(Dataset items)
--------
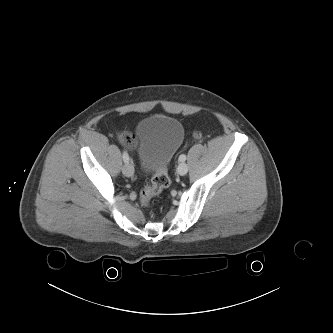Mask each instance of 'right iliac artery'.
<instances>
[{"mask_svg": "<svg viewBox=\"0 0 333 333\" xmlns=\"http://www.w3.org/2000/svg\"><path fill=\"white\" fill-rule=\"evenodd\" d=\"M123 160L125 163L129 162V155L126 151L123 152Z\"/></svg>", "mask_w": 333, "mask_h": 333, "instance_id": "1", "label": "right iliac artery"}]
</instances>
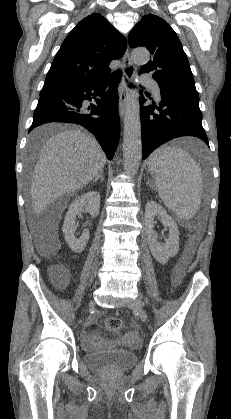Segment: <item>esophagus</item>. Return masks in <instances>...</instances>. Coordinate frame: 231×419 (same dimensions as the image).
I'll list each match as a JSON object with an SVG mask.
<instances>
[{"instance_id":"esophagus-1","label":"esophagus","mask_w":231,"mask_h":419,"mask_svg":"<svg viewBox=\"0 0 231 419\" xmlns=\"http://www.w3.org/2000/svg\"><path fill=\"white\" fill-rule=\"evenodd\" d=\"M122 69H123V78L119 85V114L121 117H123L125 114L126 103H127V99L129 95L127 82L132 80L136 71V67L131 61L128 48L122 58Z\"/></svg>"}]
</instances>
--------
* Job: Reproduce verbatim the stretch of the data from the line containing "Segment: <item>esophagus</item>. Return" through the end of the data, both ends included, and leave the pictures out of your answer.

* Complete response:
Segment: <item>esophagus</item>. Return masks in <instances>...</instances>. Coordinate frame: 231×419 (same dimensions as the image).
I'll list each match as a JSON object with an SVG mask.
<instances>
[{"instance_id":"esophagus-1","label":"esophagus","mask_w":231,"mask_h":419,"mask_svg":"<svg viewBox=\"0 0 231 419\" xmlns=\"http://www.w3.org/2000/svg\"><path fill=\"white\" fill-rule=\"evenodd\" d=\"M122 69H123V78L119 85V114L121 117H123L125 114L126 103H127V99L129 95L127 82L132 80L136 71V67L131 61L128 48L122 58Z\"/></svg>"}]
</instances>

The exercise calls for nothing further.